Jaundice is the yellow discoloration of the skin, sclera and mucus membrane of the mouth as a result of high plasma levels of bilirubin (hyperbilirubinemia). Excess bilirubin in the blood stream may be the result of a disturbance either with the uptake, conjugation or excretion of bilirubin.
The type of jaundice is categorized according to the cause in relation to the liver.
1. Pre-hepatic Jaundice
The cause of the high levels of bilirubin occurs outside of the liver and this is known a pre-hepatic jaundice. It usually results in high levels of unconjugated or “free” bilirubin in the blood (unconjugated hyperbilirubinemia).
a) Hemolytic Jaundice
Hemolytic jaundice occurs when red blood cells are rapidly broken down (hemolytic anemia) resulting in a flood of bilirubin in the blood stream. While destruction of old red blood cells are a normal process, in hemolytic jaundice, the RBC’s are prematurely destroyed.
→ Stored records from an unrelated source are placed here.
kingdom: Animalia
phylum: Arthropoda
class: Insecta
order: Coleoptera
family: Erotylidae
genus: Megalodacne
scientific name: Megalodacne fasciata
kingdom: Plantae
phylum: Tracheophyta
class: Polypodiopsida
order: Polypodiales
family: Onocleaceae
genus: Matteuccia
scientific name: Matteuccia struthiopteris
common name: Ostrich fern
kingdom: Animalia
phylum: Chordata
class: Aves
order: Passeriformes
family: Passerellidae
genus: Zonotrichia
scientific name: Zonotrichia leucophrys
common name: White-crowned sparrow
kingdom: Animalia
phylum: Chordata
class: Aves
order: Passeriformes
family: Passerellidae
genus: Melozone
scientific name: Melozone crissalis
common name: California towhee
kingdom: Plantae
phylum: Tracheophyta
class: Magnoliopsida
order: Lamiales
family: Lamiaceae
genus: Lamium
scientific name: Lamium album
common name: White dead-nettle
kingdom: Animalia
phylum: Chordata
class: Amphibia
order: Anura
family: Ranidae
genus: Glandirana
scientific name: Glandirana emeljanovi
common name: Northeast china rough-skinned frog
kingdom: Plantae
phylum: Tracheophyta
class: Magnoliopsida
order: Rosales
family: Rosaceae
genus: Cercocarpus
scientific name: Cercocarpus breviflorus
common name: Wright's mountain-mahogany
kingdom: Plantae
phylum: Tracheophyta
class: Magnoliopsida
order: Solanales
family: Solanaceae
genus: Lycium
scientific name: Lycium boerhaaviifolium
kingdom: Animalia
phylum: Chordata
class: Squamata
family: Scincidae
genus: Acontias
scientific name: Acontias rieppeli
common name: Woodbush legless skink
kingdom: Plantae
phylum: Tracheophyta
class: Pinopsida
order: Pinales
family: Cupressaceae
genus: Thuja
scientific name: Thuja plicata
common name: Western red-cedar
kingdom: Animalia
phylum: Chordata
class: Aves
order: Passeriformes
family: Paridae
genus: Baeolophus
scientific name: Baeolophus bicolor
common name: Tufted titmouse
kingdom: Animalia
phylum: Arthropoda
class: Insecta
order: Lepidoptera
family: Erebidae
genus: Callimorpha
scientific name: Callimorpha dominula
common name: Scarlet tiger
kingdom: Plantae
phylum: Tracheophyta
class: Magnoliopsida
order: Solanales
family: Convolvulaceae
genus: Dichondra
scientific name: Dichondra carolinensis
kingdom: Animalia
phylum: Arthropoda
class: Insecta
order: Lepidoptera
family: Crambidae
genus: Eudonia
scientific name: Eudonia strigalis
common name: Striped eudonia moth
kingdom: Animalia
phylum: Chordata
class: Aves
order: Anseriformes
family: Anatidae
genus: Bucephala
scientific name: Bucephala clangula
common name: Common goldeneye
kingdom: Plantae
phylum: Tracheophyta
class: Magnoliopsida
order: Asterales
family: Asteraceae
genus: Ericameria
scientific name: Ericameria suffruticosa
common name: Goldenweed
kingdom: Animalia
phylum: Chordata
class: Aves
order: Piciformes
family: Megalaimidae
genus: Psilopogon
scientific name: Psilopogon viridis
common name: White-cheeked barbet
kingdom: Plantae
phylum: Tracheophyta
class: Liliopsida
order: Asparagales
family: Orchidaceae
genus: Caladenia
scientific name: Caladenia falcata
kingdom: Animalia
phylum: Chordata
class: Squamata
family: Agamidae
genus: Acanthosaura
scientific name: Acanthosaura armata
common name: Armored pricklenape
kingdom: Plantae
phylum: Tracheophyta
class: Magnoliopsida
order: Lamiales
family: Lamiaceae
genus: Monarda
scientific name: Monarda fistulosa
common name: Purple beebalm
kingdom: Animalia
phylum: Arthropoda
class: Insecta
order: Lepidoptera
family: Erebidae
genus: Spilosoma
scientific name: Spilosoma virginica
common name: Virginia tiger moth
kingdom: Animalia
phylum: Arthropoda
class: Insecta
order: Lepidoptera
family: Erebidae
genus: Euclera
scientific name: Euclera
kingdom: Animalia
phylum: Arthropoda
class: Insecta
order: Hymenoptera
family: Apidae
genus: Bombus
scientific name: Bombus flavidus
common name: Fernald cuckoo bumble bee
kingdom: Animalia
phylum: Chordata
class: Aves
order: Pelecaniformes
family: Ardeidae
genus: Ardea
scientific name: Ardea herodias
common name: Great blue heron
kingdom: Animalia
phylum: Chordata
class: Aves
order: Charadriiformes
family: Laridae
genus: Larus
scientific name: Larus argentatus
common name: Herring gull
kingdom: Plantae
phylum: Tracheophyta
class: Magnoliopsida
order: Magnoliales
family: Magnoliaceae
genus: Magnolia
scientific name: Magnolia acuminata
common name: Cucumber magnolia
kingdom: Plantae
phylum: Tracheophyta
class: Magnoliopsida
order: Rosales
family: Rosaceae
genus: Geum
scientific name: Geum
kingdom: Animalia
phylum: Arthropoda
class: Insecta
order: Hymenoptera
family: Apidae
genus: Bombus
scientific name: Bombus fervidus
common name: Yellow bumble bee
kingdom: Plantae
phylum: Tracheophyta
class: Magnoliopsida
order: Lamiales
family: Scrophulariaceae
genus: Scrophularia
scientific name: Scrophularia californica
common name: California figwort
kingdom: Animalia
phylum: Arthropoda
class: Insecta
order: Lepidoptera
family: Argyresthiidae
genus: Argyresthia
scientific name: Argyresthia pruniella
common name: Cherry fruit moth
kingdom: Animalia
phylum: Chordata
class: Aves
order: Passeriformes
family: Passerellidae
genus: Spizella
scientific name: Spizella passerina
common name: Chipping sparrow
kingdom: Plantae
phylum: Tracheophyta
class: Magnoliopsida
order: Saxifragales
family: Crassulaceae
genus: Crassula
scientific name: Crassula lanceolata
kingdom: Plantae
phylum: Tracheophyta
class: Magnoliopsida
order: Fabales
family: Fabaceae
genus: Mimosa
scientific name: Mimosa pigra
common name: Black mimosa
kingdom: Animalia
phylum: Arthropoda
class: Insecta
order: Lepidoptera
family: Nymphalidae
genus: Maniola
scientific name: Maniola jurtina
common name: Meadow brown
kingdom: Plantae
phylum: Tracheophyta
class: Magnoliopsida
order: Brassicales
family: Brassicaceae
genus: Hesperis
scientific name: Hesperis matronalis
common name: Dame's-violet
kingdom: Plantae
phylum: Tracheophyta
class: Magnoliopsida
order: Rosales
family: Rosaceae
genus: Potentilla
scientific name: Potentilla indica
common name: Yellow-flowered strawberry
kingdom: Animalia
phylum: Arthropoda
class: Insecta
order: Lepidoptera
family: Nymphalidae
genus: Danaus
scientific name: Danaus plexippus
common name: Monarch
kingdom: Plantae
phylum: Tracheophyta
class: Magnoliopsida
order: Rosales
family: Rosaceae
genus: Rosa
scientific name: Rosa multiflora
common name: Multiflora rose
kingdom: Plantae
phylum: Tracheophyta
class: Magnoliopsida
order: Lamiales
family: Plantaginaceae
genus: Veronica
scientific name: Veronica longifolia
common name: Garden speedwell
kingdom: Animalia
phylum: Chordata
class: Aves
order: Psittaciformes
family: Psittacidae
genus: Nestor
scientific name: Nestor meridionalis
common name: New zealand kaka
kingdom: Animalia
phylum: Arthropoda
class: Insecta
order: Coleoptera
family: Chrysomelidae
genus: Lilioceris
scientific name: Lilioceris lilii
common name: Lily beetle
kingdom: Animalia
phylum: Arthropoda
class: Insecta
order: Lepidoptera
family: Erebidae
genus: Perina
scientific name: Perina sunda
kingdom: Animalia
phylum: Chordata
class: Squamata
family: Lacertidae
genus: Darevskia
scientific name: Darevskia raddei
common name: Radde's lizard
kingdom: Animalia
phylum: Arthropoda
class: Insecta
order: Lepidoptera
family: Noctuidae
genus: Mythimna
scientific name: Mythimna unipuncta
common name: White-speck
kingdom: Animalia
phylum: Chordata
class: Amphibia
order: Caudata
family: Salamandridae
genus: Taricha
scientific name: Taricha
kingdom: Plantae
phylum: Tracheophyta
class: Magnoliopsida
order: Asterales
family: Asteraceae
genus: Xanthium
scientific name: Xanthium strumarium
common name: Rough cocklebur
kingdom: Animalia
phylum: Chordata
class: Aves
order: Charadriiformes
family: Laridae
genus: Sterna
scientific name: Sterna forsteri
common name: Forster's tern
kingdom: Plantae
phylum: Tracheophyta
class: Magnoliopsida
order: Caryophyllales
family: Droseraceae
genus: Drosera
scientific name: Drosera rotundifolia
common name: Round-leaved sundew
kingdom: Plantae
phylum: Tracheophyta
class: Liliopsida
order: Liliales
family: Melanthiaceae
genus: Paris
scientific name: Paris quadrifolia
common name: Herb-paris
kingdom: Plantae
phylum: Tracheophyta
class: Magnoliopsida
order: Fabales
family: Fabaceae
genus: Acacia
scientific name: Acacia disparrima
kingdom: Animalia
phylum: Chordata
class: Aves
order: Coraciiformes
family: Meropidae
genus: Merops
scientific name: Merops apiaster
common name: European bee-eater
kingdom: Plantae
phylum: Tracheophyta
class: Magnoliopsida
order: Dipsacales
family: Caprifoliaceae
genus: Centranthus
The live is unable to clear out the bilirubin at a sufficient pace. This is related to both congenital or acquired disorders that result in hemolytic anemia.
Erythroblastosis fetalis results in high levels of bilirubin in the fetus and newborn baby as a result of red blood cell hemolysis due to the action of the mother’s immune system. This occurs when the baby of an Rh-negative mother inherits the Rh-positive antigen from the father. The mother’s immune system produces anti-Rh antibodies which cross the placenta and enter the baby’s circulation. This destroys the red blood cells in the baby’s blood stream. Newborns may have severe jaundice (erythroblastotic neonate) and it should be differentiated from physiologic jaundice in a newborn (discussed below).
b) Non-Hemolytic Jaundice
Non-hemolytic jaundice is the yellowish discoloration as a result of excess bilirubin in the blood which is not related to excessive breakdown of red blood cells (non-hemolytic bilirubinemia). This may be seen in inherited conditions like Gilbert’s syndrome or type 1 Crigler-Najar syndrome where the metabolism of bilirubin is impaired due to the absence, deficiency or underactivity of glucoronyl transferase, an enzyme which is responsible for the conjugation of bilirubin with glucoronic acid.
Neonatal jaundice (newborns) is also a form of non-hemolytic jaundice but is not related to any pathology and is also known as physiologic jaundice. Bilirubin from a fetus enters the mother’s blood stream and is metabolized by the mother’s liver. Once the baby is born, the liver is not able to conjugate bilirubin in the first few days to week of life, resulting in an increase of bilirubin in the blood. This will resolve spontaneously although high levels of bilirubin in the blood may prompt the need for phototherapy (ultraviolet light).
2. Hepatocellular Jaundice
Hepatocellular jaundice is the result of defective uptake or excretion of bilirubin by the hepatocytes (liver cells). This is seen in various liver diseases like hepatitis or cirrhosis or due to certain drugs in the system. The liver cells are unable to take up free bilirubin from the blood and/or pass conjugated bilirubin into he bile canaliculi. Hepatocellular jaundice results in a rise of both conjugated and unconjugated bilirubin in the blood.
3. Post-hepatic Jaundice
Obstructive jaundice is the result of a obstruction to the flow of bile usually within the bile duct. Less commonly, it may be a result of an obstruction within the canaliculi thereby preventing the hepatocytes from initiating the flow of bile. This is not a problem with bilirubin excretion due to liver cell damage as is the case with hepatocellular jaundice but rather as a result of bile congestion due to the obstruction. Bilirubin returns to the blood stream leading to jaundice. It is also known as cholestatic jaundice since the bile is not flowing as a result of the blockage (cholestasis).